The solution to this challenge was found by involving my mother in the process, helping her study and grasp the intricate concepts. Pandit Debojyoti Bose played a pivotal role by composing music that corresponded to each stage of the experiential journey. He effectively translated the production from language to music. Subsequently, my mother, Nandita Banerjee, took on the choreography, closely adhering to the principles of Nātya Shastra while incorporating guidance from me. The collaborative efforts of this team culminated in the creation of the production. A glimpse of this remarkable work has been made available online for a wider audience to experience.

Production Trailer can be viewed here :

CIDANANDAVILASA  Trailer [ A Trika / Kashmir Shaivism based dance production]

You mention that you are interested in Western esotericism? How would you compare Indian Tantric practices to Western esoteric practices? Is there any common ground?

From my personal viewpoint, I hold the belief that Indian tradition stands as the survivor of the spiritual-cultural legacy from the past. It’s well-documented how ancient polytheistic cultures worldwide faced inquisitions and struggles, being unjustly branded as ‘Satanic,’ ‘evil,’ and subjected to derogatory labels. These traditions, including the Indian heritage, often maintain a profound connection with the natural world. The realm of Western Esotericism is undeniably extensive, encompassing a wide array of practices such as new-age philosophies, Wicca, ceremonial magic, chaos magic, voodoo, and more. My personal engagement with Western Esotericism primarily revolves around the Orphic tradition, centered on the worship of Hecate. Interestingly, a common thread that unites those dedicated to the Goddess, both in the West and in India, is the concept of Bhakti, which is devotion. While it’s not possible to make sweeping generalizations about Western Esotericism, certain textual literatures exist, including divine revelations like the ‘Emerald Tablet.’ Read more about it here: The Emerald Tablet of Hermes Trismegistus | cabinet

Studying Western Esotericism serves to deepen our understanding of our own traditions and practices. Rather than adopting an outsider’s perspective, it’s about recognizing the value of what we have preserved and what we must continue to safeguard. I believe that we have much to offer to the West in the realm of occult knowledge, just as we can benefit from adopting their approach of treating esoteric studies as an academic discipline in the East. This exchange of knowledge and methodologies can enrich both traditions.
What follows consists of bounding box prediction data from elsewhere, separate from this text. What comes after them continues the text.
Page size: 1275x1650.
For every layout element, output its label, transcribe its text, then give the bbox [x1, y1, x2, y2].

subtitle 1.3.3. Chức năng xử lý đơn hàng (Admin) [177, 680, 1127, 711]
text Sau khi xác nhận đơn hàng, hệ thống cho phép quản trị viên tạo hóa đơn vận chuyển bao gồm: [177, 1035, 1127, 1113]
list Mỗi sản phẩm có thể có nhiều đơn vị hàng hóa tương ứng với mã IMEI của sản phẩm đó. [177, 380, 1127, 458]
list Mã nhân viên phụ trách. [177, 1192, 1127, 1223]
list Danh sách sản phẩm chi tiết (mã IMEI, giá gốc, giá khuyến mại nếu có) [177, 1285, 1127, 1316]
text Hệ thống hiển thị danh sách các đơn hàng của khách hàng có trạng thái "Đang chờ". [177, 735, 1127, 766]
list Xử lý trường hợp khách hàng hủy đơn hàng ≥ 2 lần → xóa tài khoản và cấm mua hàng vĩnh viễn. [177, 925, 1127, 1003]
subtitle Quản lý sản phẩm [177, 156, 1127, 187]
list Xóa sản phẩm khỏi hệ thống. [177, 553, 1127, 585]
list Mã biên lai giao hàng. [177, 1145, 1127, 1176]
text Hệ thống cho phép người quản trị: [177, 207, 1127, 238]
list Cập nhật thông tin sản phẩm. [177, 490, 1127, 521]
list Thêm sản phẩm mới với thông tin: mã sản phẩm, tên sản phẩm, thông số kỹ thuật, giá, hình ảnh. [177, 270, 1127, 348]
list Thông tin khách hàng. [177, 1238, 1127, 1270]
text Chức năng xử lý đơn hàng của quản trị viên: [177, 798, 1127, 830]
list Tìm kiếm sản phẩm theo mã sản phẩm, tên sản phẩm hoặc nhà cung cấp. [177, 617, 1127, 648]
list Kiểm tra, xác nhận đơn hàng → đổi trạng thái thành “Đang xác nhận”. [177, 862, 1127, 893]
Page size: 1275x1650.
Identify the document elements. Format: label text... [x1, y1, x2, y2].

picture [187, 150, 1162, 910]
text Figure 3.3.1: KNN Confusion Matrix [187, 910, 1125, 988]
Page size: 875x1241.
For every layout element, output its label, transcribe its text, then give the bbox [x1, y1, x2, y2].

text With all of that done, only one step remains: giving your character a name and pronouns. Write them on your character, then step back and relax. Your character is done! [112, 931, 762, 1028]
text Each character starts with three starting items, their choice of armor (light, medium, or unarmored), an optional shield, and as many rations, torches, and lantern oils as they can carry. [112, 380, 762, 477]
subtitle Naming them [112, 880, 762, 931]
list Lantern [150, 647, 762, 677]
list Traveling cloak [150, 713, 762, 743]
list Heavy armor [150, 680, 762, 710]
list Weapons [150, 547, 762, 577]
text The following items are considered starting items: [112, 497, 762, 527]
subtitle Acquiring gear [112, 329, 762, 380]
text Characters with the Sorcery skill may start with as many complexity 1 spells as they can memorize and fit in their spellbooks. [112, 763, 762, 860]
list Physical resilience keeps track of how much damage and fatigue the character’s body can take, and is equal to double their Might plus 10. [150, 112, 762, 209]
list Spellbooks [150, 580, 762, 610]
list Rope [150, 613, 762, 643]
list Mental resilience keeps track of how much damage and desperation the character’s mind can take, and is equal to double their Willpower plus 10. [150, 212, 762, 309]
I’ve personally harbored a keen interest in this realm from a young age. I believe that there isn’t necessarily a contradiction between different systems if one can gain a clear understanding of each. However, it’s essential to exercise caution when drawing lines and distinctions, as there’s a risk of blending systems and arriving at conclusions that may not accurately represent any of them. Clarity in approach is of paramount importance. In Western traditions, the notions of initiation and gradual evolution on the path, ultimately leading to the identification or union with the Goddess within, bear striking similarities to practices in Tantra. However, it’s equally crucial to be wary of our ideas becoming colonized and losing touch with our foundational roots. Maintaining a strong connection to our traditions is essential in navigating these crossroads of knowledge and spirituality.Let me share a section from the inspirational Wiccan text “Charge of the Goddess” to give an idea,

“Upon earth, She gave the knowledge of the spirit eternal; and beyond death, She gives peace and freedom, and reunion with those who have gone before. Nor does She demand sacrifice, for behold, She is the mother of all living, and Her love is poured out upon the earth. She who is the beauty of the green earth, and the white moon among the stars, and the mystery of the waters, and the desire of the heart of man, calls unto thy soul. Arise, and come unto Her. For She is the soul of nature, who gives life to the universe. from Her all things proceed, and unto Her all things must return; and before Her face, beloved of gods and men, let thine innermost divine self be enfolded in the rapture of the infinite.”